After a decade of explosive growth, the regional airline industry has virtually stagnated over the past couple of years, while consolidation and bankruptcies have seen the Regional Airline Association’s airline member ranks shrink to around 30 from nearly double that number in 2003. Meanwhile, the 50-seat jets that drove the growth of the regional airline industry for so long have turned into liabilities. High fuel prices have seen to that. Unfortunately for the regionals, restrictions on the number and size of airplanes they may operate haven’t lifted to the point to allow for enough cost-efficient replacements to offset the loss in seating capacity. Mainline pilot unions have seen to that.
If the recent agreement reached by Delta and its pilots serves as any indication, convincing mainline pilot unions to allow for bigger RJs at the regional affiliates won’t come without a cost—and it won’t happen in a big enough way to save jobs. Although the resulting increase in mainline capacity at Delta created some positions there, the fact that mainline airplanes require proportionately fewer employees per seat than do regional jets translates into a bigger loss of positions at the regionals.

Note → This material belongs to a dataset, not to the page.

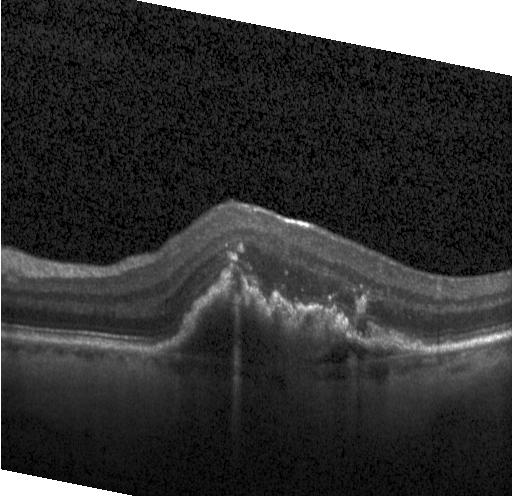 Impression: choroidal neovascularization.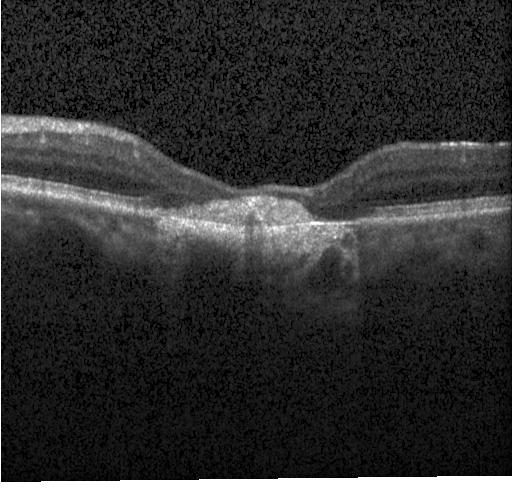
Dx: a choroidal neovascular membrane.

Still, almost unanimous agreement about a coming pilot shortage among industry leaders during May’s RAA Convention certainly gave the impression of an urgent need for fresh-faced recruits. But to all those industry leaders and talking heads who suggested incentives to “feed the pipeline,” raising salaries to a living wage didn’t appear to register as deserving of mere consideration. Indeed, to win the so-called race to the bottom that Pinnacle Airlines described in its bankruptcy filing, regional airlines need inexperienced, low-paid individuals to keep their costs in check.
In fact, in a letter to all employees, Pinnacle CEO John Spanjers cited “significant cost and pilot seniority advantages” enjoyed by other Delta Connection carriers as the main reason the Memphis-based regional couldn’t compete effectively for more of Delta’s business.
So where now do such seniority “disadvantaged” pilots find themselves? In Pinnacle’s case, they’ll either have to take significant pay cuts or face the prospect of looking for other jobs.
Unfortunately, the structure of the industry demands a flow of cheap labor—not the kind that comes saddled with families to feed. Perhaps, if a coming pilot shortage remains a topic of discussion at the next RAA Convention, someone will acknowledge the difference.